_Assigned task_
In the listing below, locate the lines bearing the word "have". Copy every one of them.

_The input_
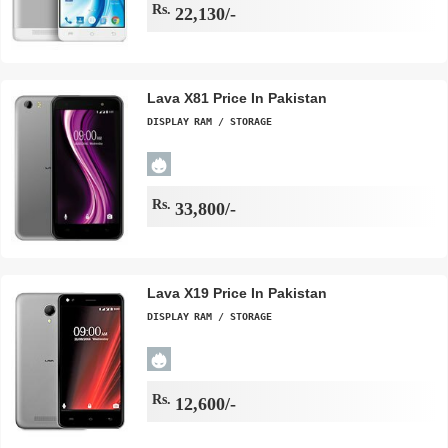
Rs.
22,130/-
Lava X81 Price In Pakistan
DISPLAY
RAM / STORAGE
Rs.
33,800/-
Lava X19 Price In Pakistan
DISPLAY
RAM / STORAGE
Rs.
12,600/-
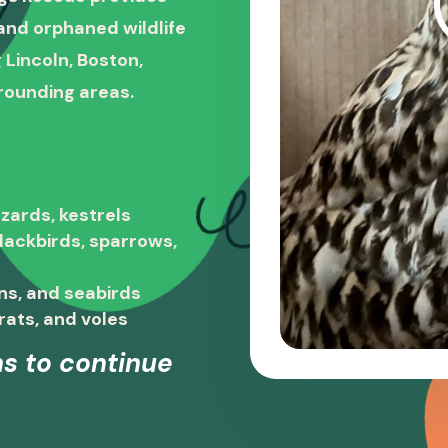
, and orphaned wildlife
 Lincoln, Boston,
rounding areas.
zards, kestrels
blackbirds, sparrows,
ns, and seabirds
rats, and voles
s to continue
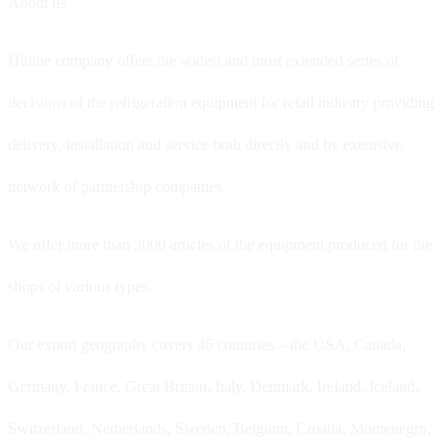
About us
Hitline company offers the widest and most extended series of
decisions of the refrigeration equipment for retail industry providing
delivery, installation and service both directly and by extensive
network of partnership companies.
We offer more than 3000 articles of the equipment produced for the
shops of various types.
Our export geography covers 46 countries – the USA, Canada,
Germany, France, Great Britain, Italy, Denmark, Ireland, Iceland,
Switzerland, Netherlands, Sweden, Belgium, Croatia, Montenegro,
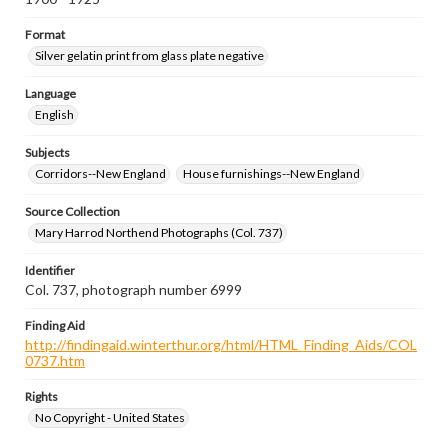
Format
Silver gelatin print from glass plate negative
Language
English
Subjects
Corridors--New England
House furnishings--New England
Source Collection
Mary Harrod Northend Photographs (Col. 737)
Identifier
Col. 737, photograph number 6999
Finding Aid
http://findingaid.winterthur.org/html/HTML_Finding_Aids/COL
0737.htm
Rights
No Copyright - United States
* * *
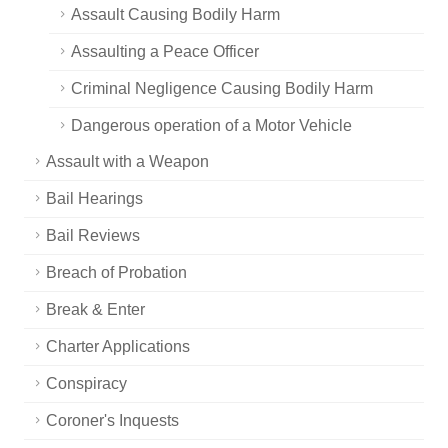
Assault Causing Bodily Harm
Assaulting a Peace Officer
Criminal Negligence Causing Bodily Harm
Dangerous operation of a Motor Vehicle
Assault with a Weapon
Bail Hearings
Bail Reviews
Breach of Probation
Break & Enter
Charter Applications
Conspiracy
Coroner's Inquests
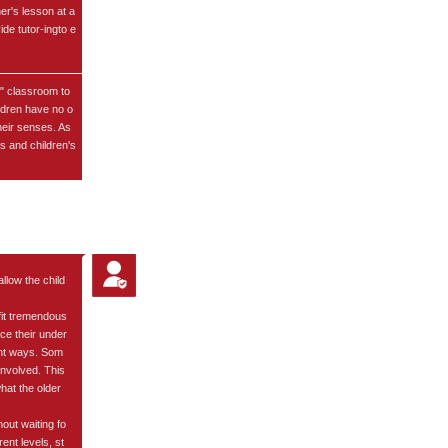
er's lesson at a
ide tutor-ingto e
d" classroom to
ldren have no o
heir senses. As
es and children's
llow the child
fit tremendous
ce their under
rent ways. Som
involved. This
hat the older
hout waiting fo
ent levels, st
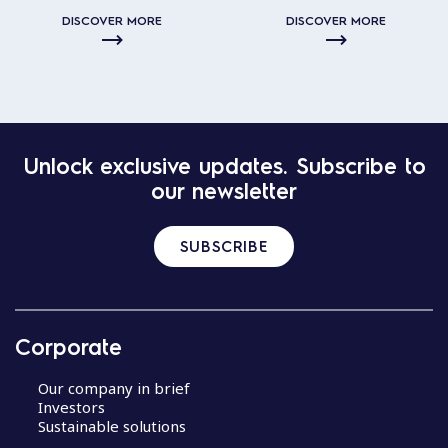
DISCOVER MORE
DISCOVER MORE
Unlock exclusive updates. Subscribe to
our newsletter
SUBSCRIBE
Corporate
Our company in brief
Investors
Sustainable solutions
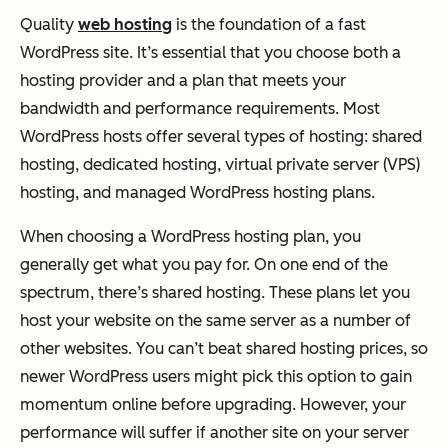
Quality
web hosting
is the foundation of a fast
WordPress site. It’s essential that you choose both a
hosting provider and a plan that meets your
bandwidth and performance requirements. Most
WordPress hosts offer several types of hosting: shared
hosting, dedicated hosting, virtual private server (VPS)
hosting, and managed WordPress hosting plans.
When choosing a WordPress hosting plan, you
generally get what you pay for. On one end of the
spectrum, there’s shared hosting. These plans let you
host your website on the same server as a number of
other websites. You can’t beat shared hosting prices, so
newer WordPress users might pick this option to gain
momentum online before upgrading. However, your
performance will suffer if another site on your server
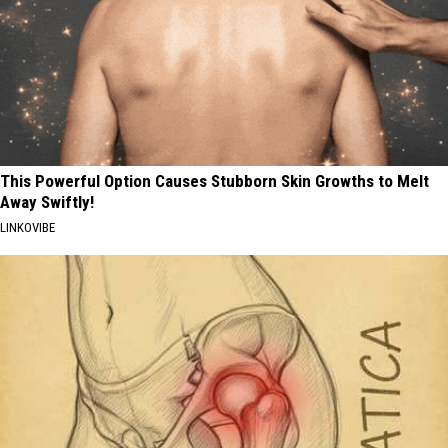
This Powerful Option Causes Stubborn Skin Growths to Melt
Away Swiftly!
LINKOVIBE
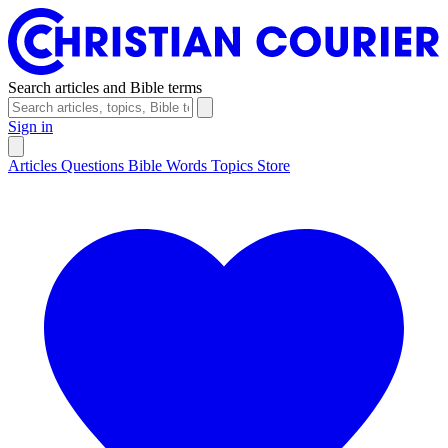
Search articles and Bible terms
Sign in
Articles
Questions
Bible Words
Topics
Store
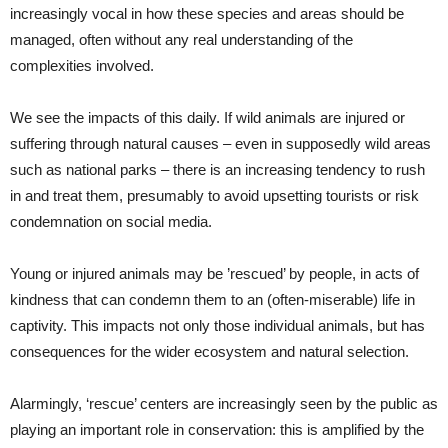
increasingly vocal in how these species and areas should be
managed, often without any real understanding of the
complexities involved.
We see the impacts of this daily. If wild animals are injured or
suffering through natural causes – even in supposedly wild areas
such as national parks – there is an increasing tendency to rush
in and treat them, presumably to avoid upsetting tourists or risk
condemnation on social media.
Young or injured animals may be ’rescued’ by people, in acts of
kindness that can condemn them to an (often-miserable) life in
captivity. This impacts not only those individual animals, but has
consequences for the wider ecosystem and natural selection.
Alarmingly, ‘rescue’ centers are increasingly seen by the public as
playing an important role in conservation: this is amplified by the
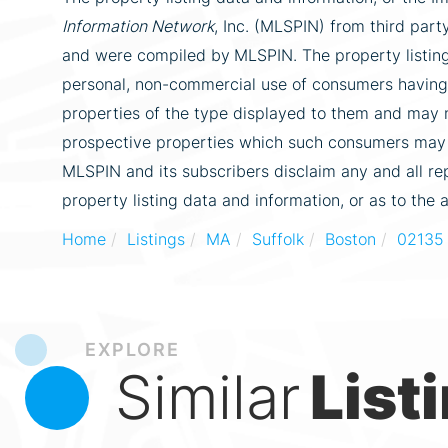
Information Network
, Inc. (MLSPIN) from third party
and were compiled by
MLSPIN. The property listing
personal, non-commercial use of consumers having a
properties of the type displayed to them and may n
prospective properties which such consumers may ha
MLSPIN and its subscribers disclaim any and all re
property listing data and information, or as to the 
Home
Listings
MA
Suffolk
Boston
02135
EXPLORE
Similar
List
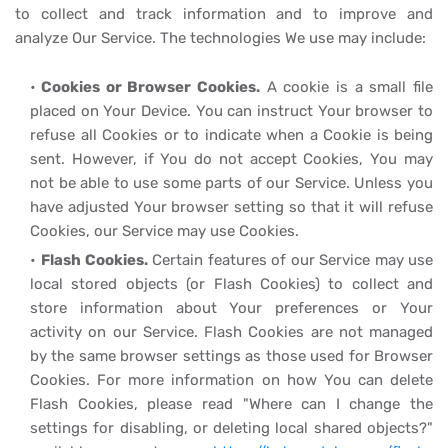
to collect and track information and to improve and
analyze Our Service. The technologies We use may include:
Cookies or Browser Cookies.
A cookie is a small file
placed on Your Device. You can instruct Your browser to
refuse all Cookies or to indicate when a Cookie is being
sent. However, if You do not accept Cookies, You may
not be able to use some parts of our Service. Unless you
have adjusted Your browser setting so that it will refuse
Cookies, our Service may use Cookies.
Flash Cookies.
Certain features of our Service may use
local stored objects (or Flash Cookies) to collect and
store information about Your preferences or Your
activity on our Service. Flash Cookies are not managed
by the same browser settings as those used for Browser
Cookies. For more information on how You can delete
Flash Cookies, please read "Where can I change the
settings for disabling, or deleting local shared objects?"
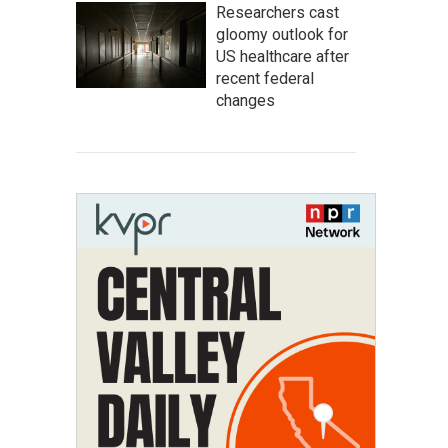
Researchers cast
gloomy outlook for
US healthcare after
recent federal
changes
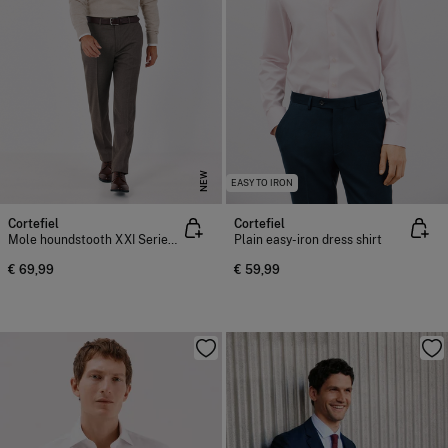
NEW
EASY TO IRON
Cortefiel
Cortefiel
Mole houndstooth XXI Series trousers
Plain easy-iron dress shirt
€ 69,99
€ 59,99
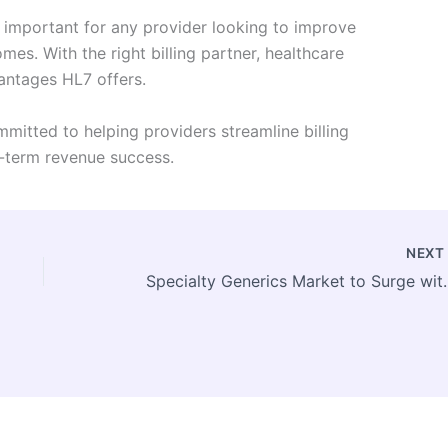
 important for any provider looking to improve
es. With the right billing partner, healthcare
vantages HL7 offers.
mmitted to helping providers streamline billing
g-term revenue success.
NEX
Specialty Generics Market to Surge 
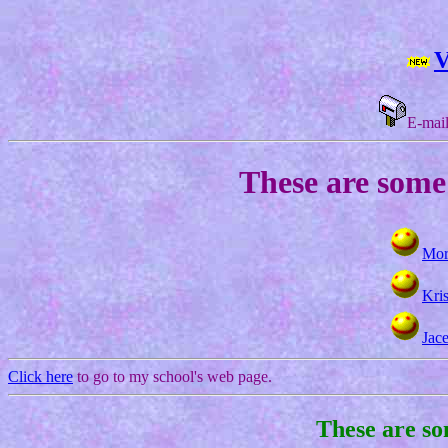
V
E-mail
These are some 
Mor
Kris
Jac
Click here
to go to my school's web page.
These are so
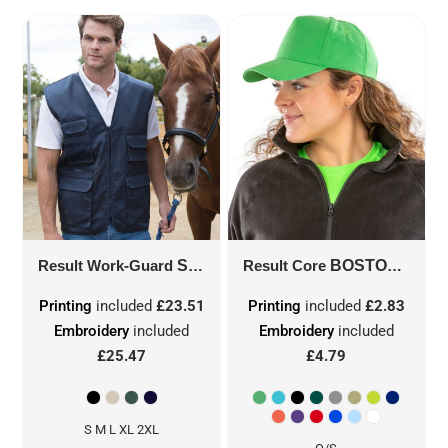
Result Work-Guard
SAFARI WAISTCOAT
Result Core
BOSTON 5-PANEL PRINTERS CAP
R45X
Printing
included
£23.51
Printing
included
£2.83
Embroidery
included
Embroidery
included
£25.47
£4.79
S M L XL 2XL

_Answer to this problem_
ldren have no o
have adjusted Your browser setting so that it will refuse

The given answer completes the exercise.